Sam Simon was known for dedicating himself to philanthropy - and not least for shaping one of the most popular TV shows of all time, "The Simpsons." Simon has died of colon cancer at the age of 59.
A native of Beverly Hills, Sam Simon began his career in the television business on a stroke of luck. He was a talented animator and, after a stint with a children's show, submitted a script on spec to the ABC comedy "Taxi." The broadcaster quickly hired Simon, then in his mid-20s, and he soon started managing the show.
After writing for "Cheers" for three seasons, he then became writer and executive producer of "the Tracey Ullman Show." It was here that he got to know the two people with whom he would launch "The Simpsons" in the late 1980s: James L. Brooks and Matt Groening.
After news of Simon's death, Groening on Monday praised his "phenomenal talents, sharp intelligence and sly sense of humor." According to Brooks, Simon was "truly one of the greats."
One of the world's most successful TV shows, "The Simpsons" is now in its 26th season. As creator director, Simon was responsible for creating some of Springfield's quirky residents, including industrialist Mr. Burns and physician Dr. Hibbert.
"I don't think you get that sort of creative freedom with any broadcast shows today," Simon had said of "The Simpsons."

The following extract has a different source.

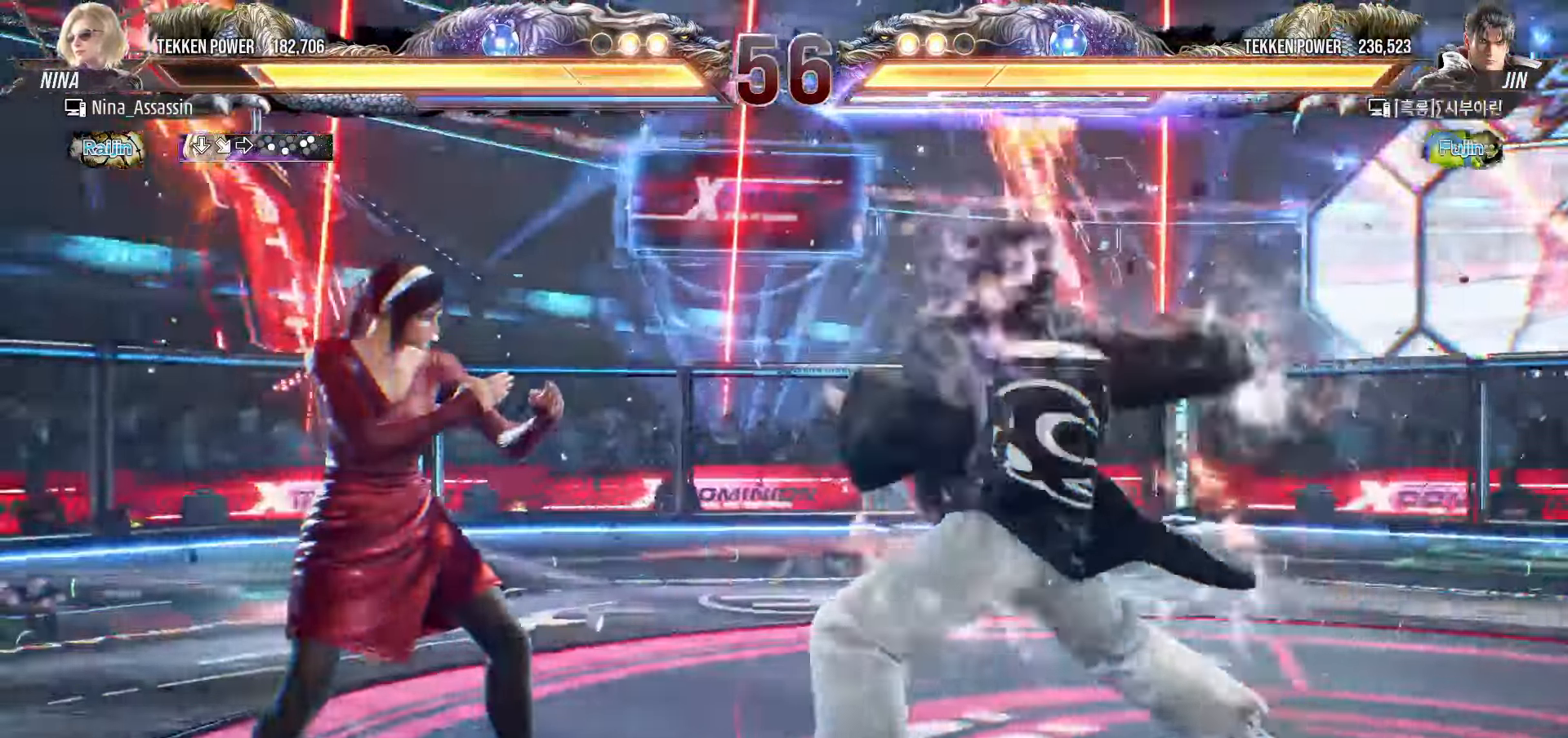
{"buttons": [], "left_stick": "center", "events": [[200, "left_stick", "down"], [283, "left_stick", "right"], [367, "left_stick", "center"]]}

His time on the show, however, was short. He left in 1994, allegedly due in part to strained relations with Groening. Though he was still included in the credits and took a cut of the royalties after his departure, he claimed he never watched the show again.

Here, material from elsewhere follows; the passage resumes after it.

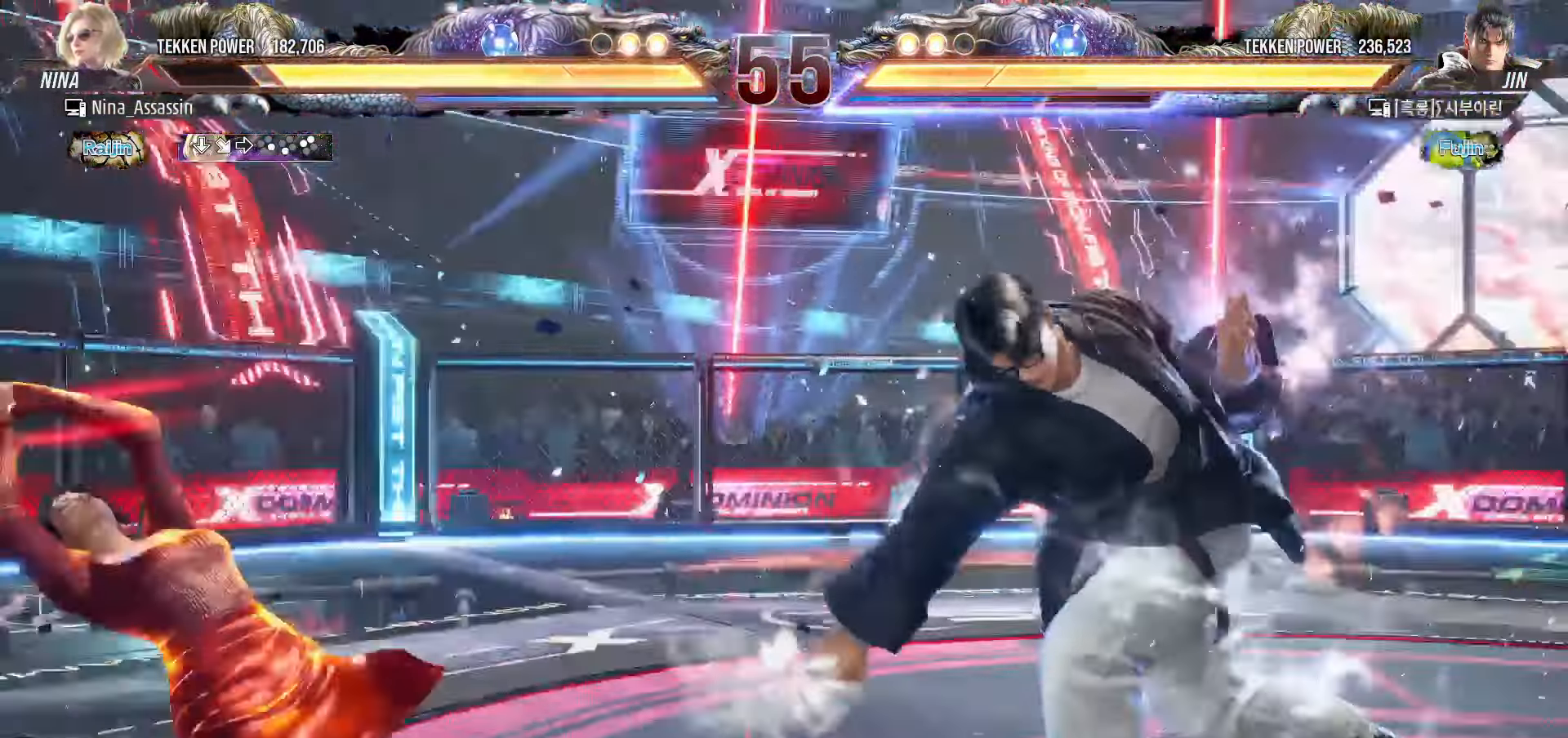
{"buttons": [], "left_stick": "left", "events": [[183, "left_stick", "left"], [250, "left_stick", "center"], [333, "left_stick", "left"], [417, "left_stick", "center"], [500, "left_stick", "left"]]}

With a severance package estimated at $10 million a year, Simon was financially independent. He founded the Sam Simon Foundation and dedicated himself to philanthropic work. His foundation rescues dogs from shelters and then trains them to assist disabled people. Passionate about animal rights, Simon also donated money to organizations like Mercy for Animals and Sea Shepherd Conversation. He also funded a food bank in his native Los Angeles.
"He found so much outside the work to give him pleasure and left so much behind for others," commented James L. Brooks on Monday.
Simon was diagnosed with colon cancer in 2011. In 2013, he said he was happy: "I don't feel angry and bitter." He passed away Sunday at his home in Pacific Palisades, California, according to his agent.